# [WORK REQUIRED]
Please find each line in the items below that contains the string "derivedFrom" and copy those lines out in full. Matching is case-sensitive.

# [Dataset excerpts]
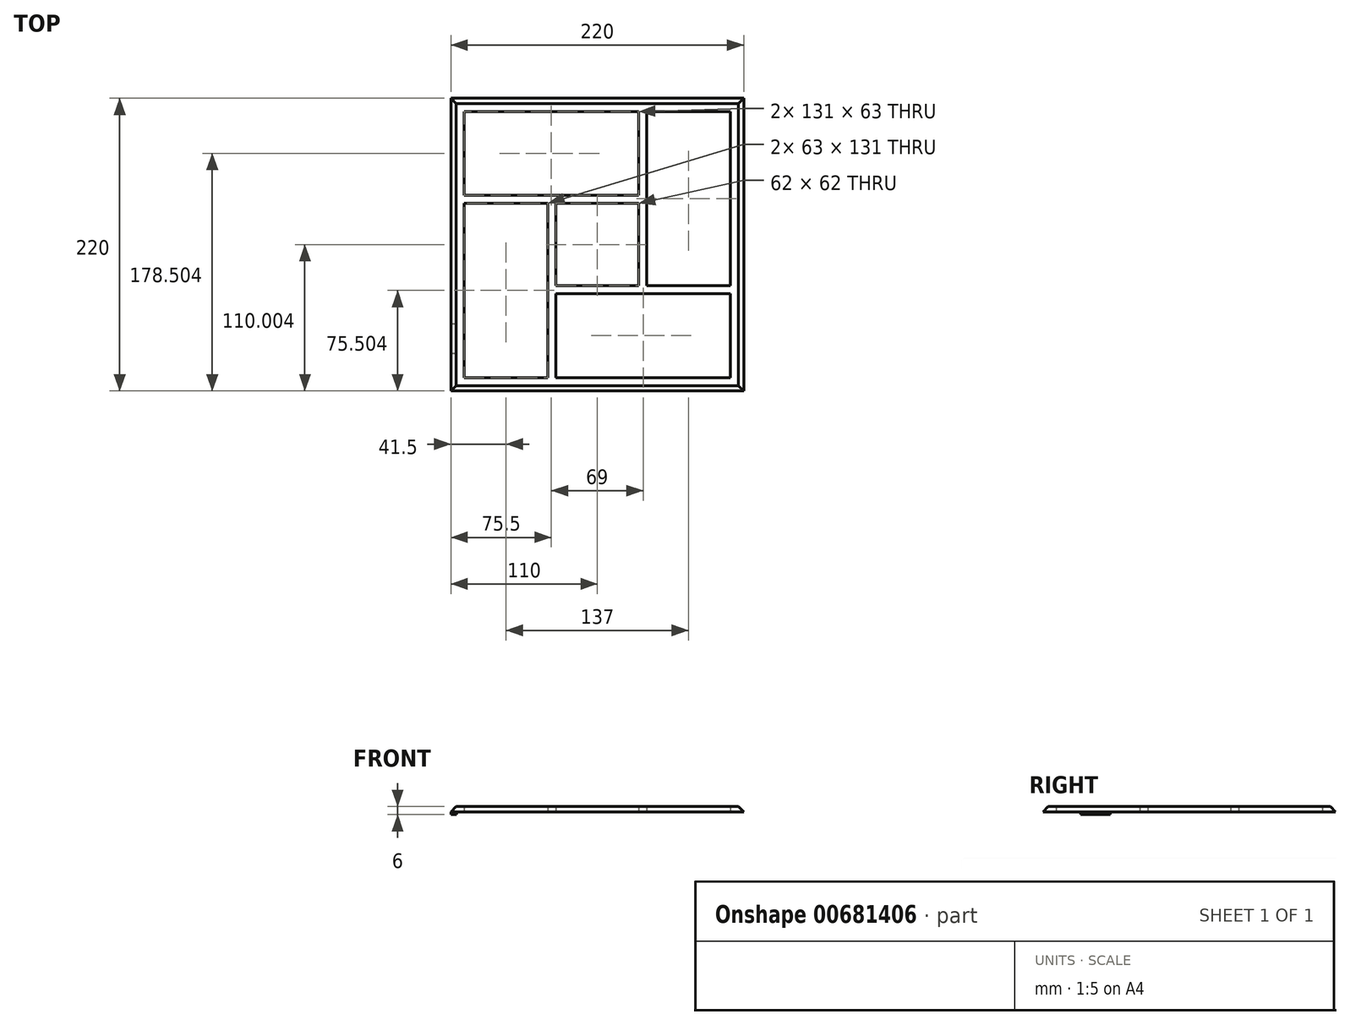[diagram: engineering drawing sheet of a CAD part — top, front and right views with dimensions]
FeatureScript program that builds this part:
annotation { "Feature Type Name" : "Feature", "Feature Type Description" : "" }
export const myFeature = defineFeature(function(context is Context, id is Id, definition is map)
    precondition{}
    {
        {
            var Q0;
            Q0=qCreatedBy(makeId("Top.planeOp"),FACE);
            var sketch = newSketch(context, id + "F0", { "sketchPlane" : qUnion([Q0])});
            skLineSegment(sketch, "E0.bottom", {"start": v(-100, 105.84) * mm, "end": v(31, 105.84) * mm});
            skLineSegment(sketch, "E0.top", {"start": v(-100, -94.16) * mm, "end": v(-37, -94.16) * mm});
            skLineSegment(sketch, "E0.left", {"start": v(-100, 105.84) * mm, "end": v(-100, 42.84) * mm});
            skLineSegment(sketch, "E0.right", {"start": v(100, 105.84) * mm, "end": v(100, -25.16) * mm});
            skLineSegment(sketch, "E1.0", {"start": v(-110, 115.84) * mm, "end": v(-110, -104.16) * mm});
            skLineSegment(sketch, "E1.1", {"start": v(-110, 115.84) * mm, "end": v(110, 115.84) * mm});
            skLineSegment(sketch, "E1.2", {"start": v(110, 115.84) * mm, "end": v(110, -104.16) * mm});
            skLineSegment(sketch, "E1.3", {"start": v(-110, -104.16) * mm, "end": v(110, -104.16) * mm});
            skLineSegment(sketch, "E2", {"start": v(-100, 42.84) * mm, "end": v(31, 42.84) * mm});
            skLineSegment(sketch, "E3", {"start": v(-31, -31.16) * mm, "end": v(100, -31.16) * mm});
            skLineSegment(sketch, "E4", {"start": v(-37, 36.84) * mm, "end": v(-37, -94.16) * mm});
            skLineSegment(sketch, "E5", {"start": v(37, 105.84) * mm, "end": v(37, -25.16) * mm});
            skLineSegment(sketch, "E6.0", {"start": v(-100, 36.84) * mm, "end": v(-37, 36.84) * mm});
            skLineSegment(sketch, "E7.0", {"start": v(-31, -25.16) * mm, "end": v(31, -25.16) * mm});
            skLineSegment(sketch, "E8.0", {"start": v(31, 105.84) * mm, "end": v(31, 42.84) * mm});
            skLineSegment(sketch, "E9.0", {"start": v(-31, 36.84) * mm, "end": v(-31, -25.16) * mm});
            skLineSegment(sketch, "E10.trimOffspring", {"start": v(-31, 36.84) * mm, "end": v(31, 36.84) * mm});
            skLineSegment(sketch, "E11.trimOffspring", {"start": v(31, 36.84) * mm, "end": v(31, -25.16) * mm});
            skLineSegment(sketch, "E12.trimOffspring", {"start": v(-31, -31.16) * mm, "end": v(-31, -94.16) * mm});
            skLineSegment(sketch, "E13.trimOffspring", {"start": v(37, -25.16) * mm, "end": v(100, -25.16) * mm});
            skLineSegment(sketch, "E14.trimOffspring", {"start": v(-100, 36.84) * mm, "end": v(-100, -94.16) * mm});
            skLineSegment(sketch, "E15.trimOffspring", {"start": v(100, -31.16) * mm, "end": v(100, -94.16) * mm});
            skLineSegment(sketch, "E16.trimOffspring", {"start": v(37, 105.84) * mm, "end": v(100, 105.84) * mm});
            skLineSegment(sketch, "E17.trimOffspring", {"start": v(-31, -94.16) * mm, "end": v(100, -94.16) * mm});
            skLineSegment(sketch, "E18.bottom", {"start": v(-110, -75.72) * mm, "end": v(-105.65, -75.72) * mm});
            skLineSegment(sketch, "E18.top", {"start": v(-110, -53.64) * mm, "end": v(-105.65, -53.64) * mm});
            skLineSegment(sketch, "E18.left", {"start": v(-110, -75.72) * mm, "end": v(-110, -53.64) * mm});
            skLineSegment(sketch, "E18.right", {"start": v(-105.65, -75.72) * mm, "end": v(-105.65, -53.64) * mm});
            skSolve(sketch);
        }
        {
            var Q0;
            Q0=makeQuery(id+"F0.imprint","IMPRINT",FACE,{"disambiguationData":[TD([[makeQuery(id+"F0.imprint","IMPRINT",EDGE,{"derivedFrom":sQuery(id+"F0.wireOp",EDGE,"E0.bottom")}),1.0]])]});
            extrude(context, id + "F1", {"entities" : qUnion([Q0]), "depth" : 4 * mm, "offsetDistance" : 25 * mm});
        }
        {
            var Q0;
            Q0 = qSketchRegion(id + "F0", true);
            extrude(context, id + "F2", {"entities" : qUnion([Q0]), "operationType" : NewBodyOperationType.ADD, "depth" : 4 * mm, "offsetDistance" : 25 * mm});
        }
        {
            var Q0;
            Q0=makeQuery(id+"F1.opExtrude","CAP_EDGE",EDGE,{"disambiguationData":[OSD([sQuery(id+"F0.wireOp",EDGE,"E1.3")])],"isStart":false});
            var Q1;
            Q1=makeQuery(id+"F1.opExtrude","CAP_EDGE",EDGE,{"disambiguationData":[OSD([sQuery(id+"F0.wireOp",EDGE,"E1.2")])],"isStart":false});
            var Q2;
            Q2=makeQuery(id+"F1.opExtrude","CAP_EDGE",EDGE,{"disambiguationData":[OSD([sQuery(id+"F0.wireOp",EDGE,"E1.0")])],"isStart":false});
            var Q3;
            Q3=makeQuery(id+"F1.opExtrude","CAP_EDGE",EDGE,{"disambiguationData":[OSD([sQuery(id+"F0.wireOp",EDGE,"E1.1")])],"isStart":false});
            chamfer(context, id + "F3", {"entities" : qUnion([Q0, Q1, Q2, Q3]), "width" : 4 * mm, "tangentPropagation" : true});
        }
        {
            var Q0;
            Q0=makeQuery(id+"F0.imprint","IMPRINT",FACE,{"disambiguationData":[TD([[makeQuery(id+"F0.imprint","IMPRINT",EDGE,{"derivedFrom":sQuery(id+"F0.wireOp",EDGE,"E18.bottom")}),1.0]])]});
            extrude(context, id + "F4", {"entities" : qUnion([Q0]), "operationType" : NewBodyOperationType.ADD, "oppositeDirection" : true, "depth" : 2 * mm, "offsetDistance" : 25 * mm});
        }
    });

# [SOLUTION FOR THIS TASK]
            Q0=makeQuery(id+"F0.imprint","IMPRINT",FACE,{"disambiguationData":[TD([[makeQuery(id+"F0.imprint","IMPRINT",EDGE,{"derivedFrom":sQuery(id+"F0.wireOp",EDGE,"E0.bottom")}),1.0]])]});
            Q0=makeQuery(id+"F0.imprint","IMPRINT",FACE,{"disambiguationData":[TD([[makeQuery(id+"F0.imprint","IMPRINT",EDGE,{"derivedFrom":sQuery(id+"F0.wireOp",EDGE,"E18.bottom")}),1.0]])]});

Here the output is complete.